The lines to find are those in the entries that hold the word "responsibility"; copy every one of them.

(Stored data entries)
========

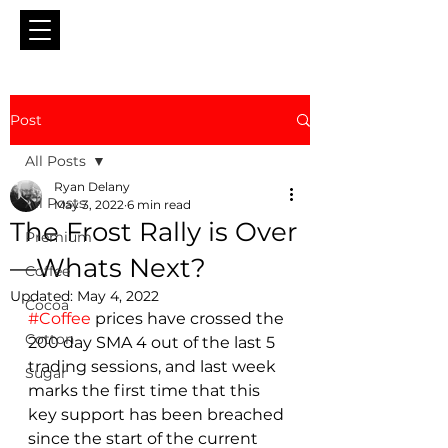
Post
All Posts
Ryan Delany
All Posts
May 3, 2022
6 min read
The Frost Rally is Over
Premium
—Whats Next?
Coffee
Updated:
May 4, 2022
Cocoa
#Coffee
 prices have crossed the 
Cotton
200 day SMA 4 out of the last 5 
trading sessions, and last week 
Sugar
marks the first time that this 
key support has been breached 
since the start of the current 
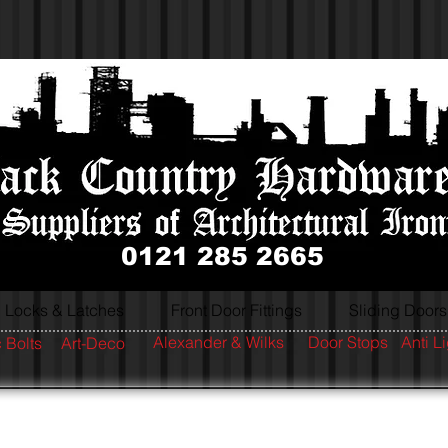
0121 285 2665
Locks & Latches
Front Door Fittings
Sliding Doors
Alexander & Wilks
Door Stops
Anti L
 Bolts
Art-Deco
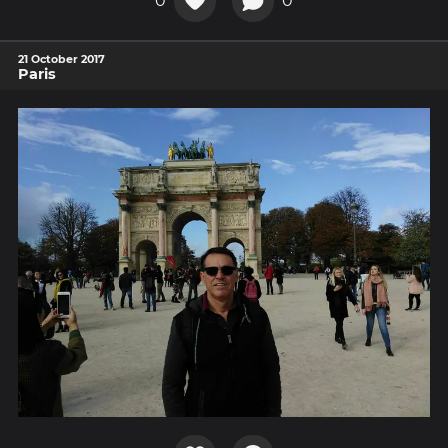
0
0
21 October 2017
Paris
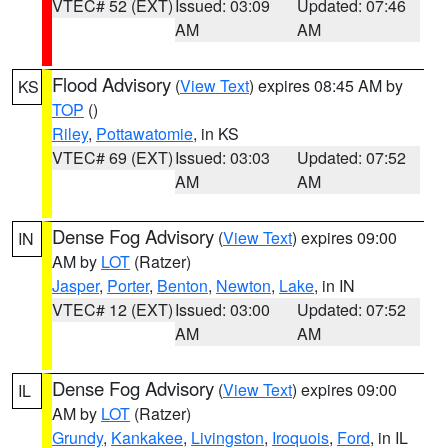
VTEC# 52 (EXT)
Issued: 03:09
Updated: 07:46
AM
AM
Flood Advisory
(
View Text
) expires 08:45 AM by
KS
TOP
()
Riley
,
Pottawatomie
, in KS
VTEC# 69 (EXT)
Issued: 03:03
Updated: 07:52
AM
AM
Dense Fog Advisory
(
View Text
) expires 09:00
IN
AM by
LOT
(Ratzer)
Jasper
,
Porter
,
Benton
,
Newton
,
Lake
, in IN
VTEC# 12 (EXT)
Issued: 03:00
Updated: 07:52
AM
AM
Dense Fog Advisory
(
View Text
) expires 09:00
IL
AM by
LOT
(Ratzer)
Grundy
,
Kankakee
,
Livingston
,
Iroquois
,
Ford
, in IL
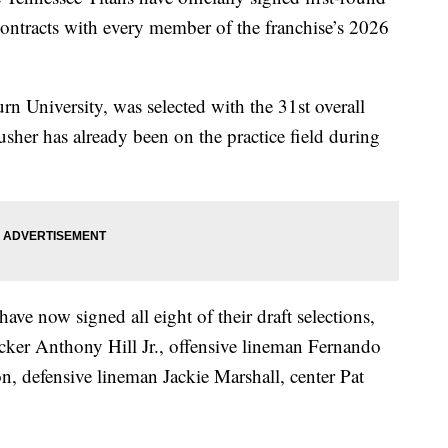
contracts with every member of the franchise’s 2026
n University, was selected with the 31st overall
sher has already been on the practice field during
ave now signed all eight of their draft selections,
acker Anthony Hill Jr., offensive lineman Fernando
, defensive lineman Jackie Marshall, center Pat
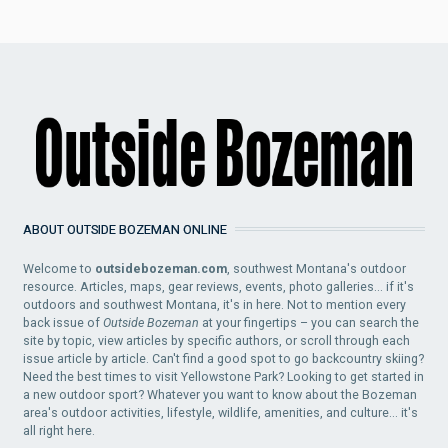
ABOUT OUTSIDE BOZEMAN ONLINE
Welcome to
outsidebozeman.com
, southwest Montana's outdoor
resource. Articles, maps, gear reviews, events, photo galleries... if it's
outdoors and southwest Montana, it's in here. Not to mention every
back issue of
Outside Bozeman
at your fingertips – you can search the
site by topic, view articles by specific authors, or scroll through each
issue article by article. Can't find a good spot to go backcountry skiing?
Need the best times to visit Yellowstone Park? Looking to get started in
a new outdoor sport? Whatever you want to know about the Bozeman
area's outdoor activities, lifestyle, wildlife, amenities, and culture... it's
all right here.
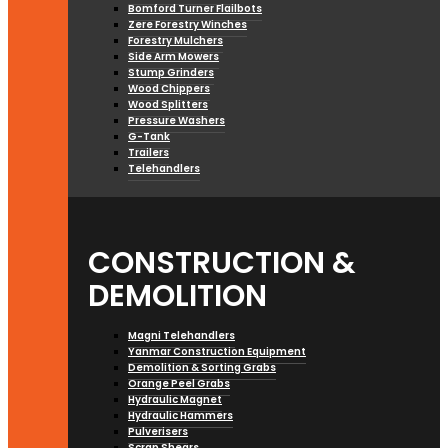
Bomford Turner Flailbots
Zere Forestry Winches
Forestry Mulchers
Side Arm Mowers
Stump Grinders
Wood Chippers
Wood Splitters
Pressure Washers
G-Tank
Trailers
Telehandlers
CONSTRUCTION &
DEMOLITION
Magni Telehandlers
Yanmar Construction Equipment
Demolition & Sorting Grabs
Orange Peel Grabs
Hydraulic Magnet
Hydraulic Hammers
Pulverisers
Scrap Shears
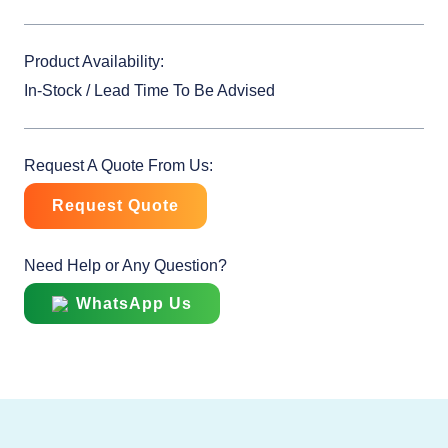
Product Availability:
In-Stock / Lead Time To Be Advised
Request A Quote From Us:
Request Quote
Need Help or Any Question?
WhatsApp Us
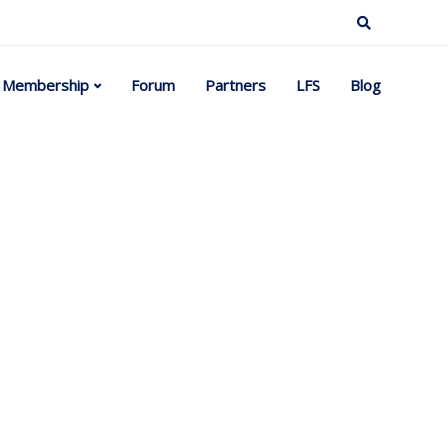
Membership
Forum
Partners
LFS
Blog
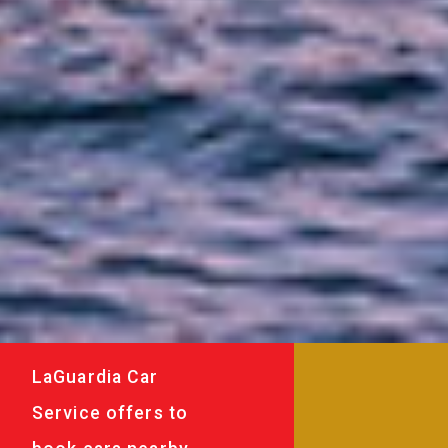
LaGuardia Car
Service offers to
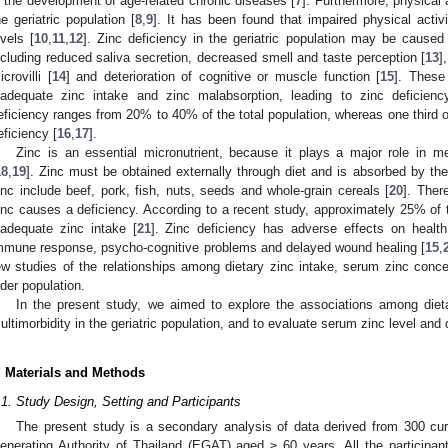
n the development of age-related chronic diseases [
7
]. Furthermore, physical 
he geriatric population [
8
,
9
]. It has been found that impaired physical acti
evels [
10
,
11
,
12
]. Zinc deficiency in the geriatric population may be caused
ncluding reduced saliva secretion, decreased smell and taste perception [
13
]
icrovilli [
14
] and deterioration of cognitive or muscle function [
15
]. These 
nadequate zinc intake and zinc malabsorption, leading to zinc deficienc
eficiency ranges from 20% to 40% of the total population, whereas one third of 
eficiency [
16
,
17
].
Zinc is an essential micronutrient, because it plays a major role in met
18
,
19
]. Zinc must be obtained externally through diet and is absorbed by the
inc include beef, pork, fish, nuts, seeds and whole-grain cereals [
20
]. Ther
inc causes a deficiency. According to a recent study, approximately 25% of t
nadequate zinc intake [
21
]. Zinc deficiency has adverse effects on healt
mmune response, psycho-cognitive problems and delayed wound healing [
15
,
ew studies of the relationships among dietary zinc intake, serum zinc concen
lder population.
In the present study, we aimed to explore the associations among dieta
ultimorbidity in the geriatric population, and to evaluate serum zinc level and d
. Materials and Methods
.1. Study Design, Setting and Participants
The present study is a secondary analysis of data derived from 300 cur
enerating Authority of Thailand (EGAT) aged ≥ 60 years. All the participant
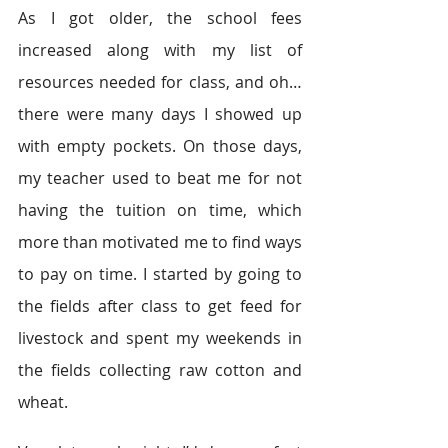
As I got older, the school fees 
increased along with my list of 
resources needed for class, and oh…
there were many days I showed up 
with empty pockets. On those days, 
my teacher used to beat me for not 
having the tuition on time, which 
more than motivated me to find ways 
to pay on time. I started by going to 
the fields after class to get feed for 
livestock and spent my weekends in 
the fields collecting raw cotton and 
wheat.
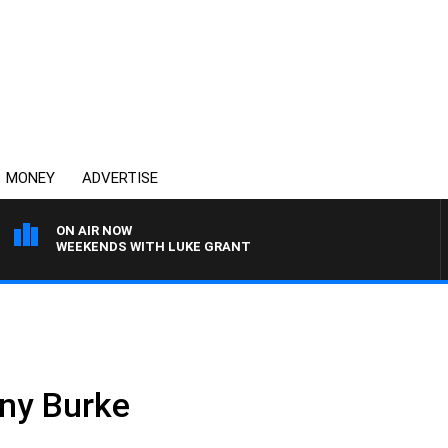
MONEY
ADVERTISE
ON AIR NOW
WEEKENDS WITH LUKE GRANT
ny Burke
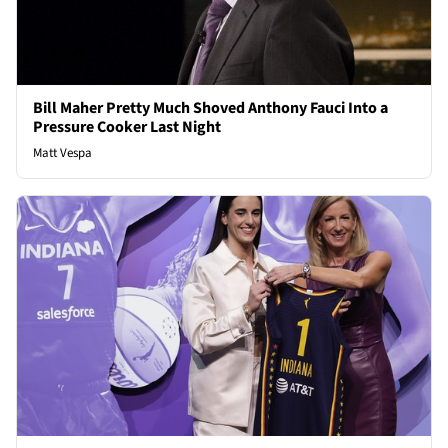
Bill Maher Pretty Much Shoved Anthony Fauci Into a
Pressure Cooker Last Night
Matt Vespa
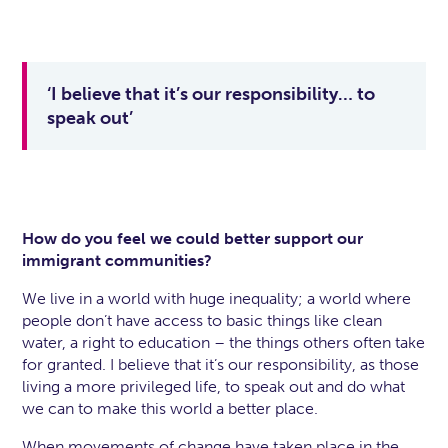
‘I believe that it’s our responsibility… to
speak out’
How do you feel we could better support our
immigrant communities?
We live in a world with huge inequality; a world where
people don’t have access to basic things like clean
water, a right to education – the things others often take
for granted. I believe that it’s our responsibility, as those
living a more privileged life, to speak out and do what
we can to make this world a better place.
When movements of change have taken place in the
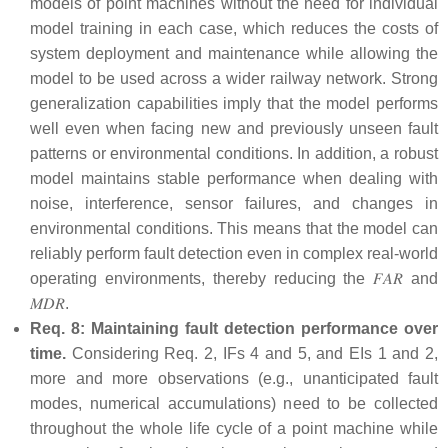
models of point machines without the need for individual
model training in each case, which reduces the costs of
system deployment and maintenance while allowing the
model to be used across a wider railway network. Strong
generalization capabilities imply that the model performs
well even when facing new and previously unseen fault
patterns or environmental conditions. In addition, a robust
model maintains stable performance when dealing with
noise, interference, sensor failures, and changes in
environmental conditions. This means that the model can
reliably perform fault detection even in complex real-world
operating environments, thereby reducing the
𝐹
𝐴
𝑅
and
𝑀
𝐷
𝑅
.
Req. 8: Maintaining fault detection performance over
time.
Considering Req. 2, IFs 4 and 5, and EIs 1 and 2,
more and more observations (e.g., unanticipated fault
modes, numerical accumulations) need to be collected
throughout the whole life cycle of a point machine while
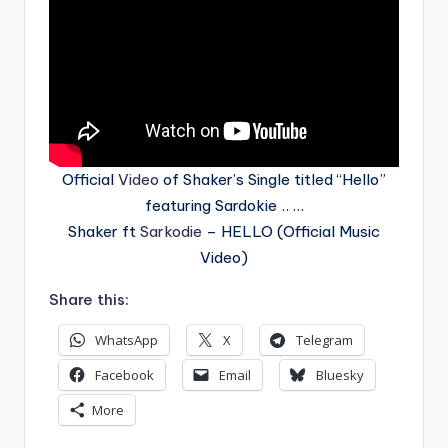
Official
Video
of Shaker’s Single titled “Hello”
featuring Sardokie .. …
Shaker ft
Sarkodie
– HELLO (Official Music
Video)
Share this:
WhatsApp
X
Telegram
Facebook
Email
Bluesky
More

========

▸ **Solution to the problem**
‘I believe that it’s our responsibility… to
for granted. I believe that it’s our responsibility, as those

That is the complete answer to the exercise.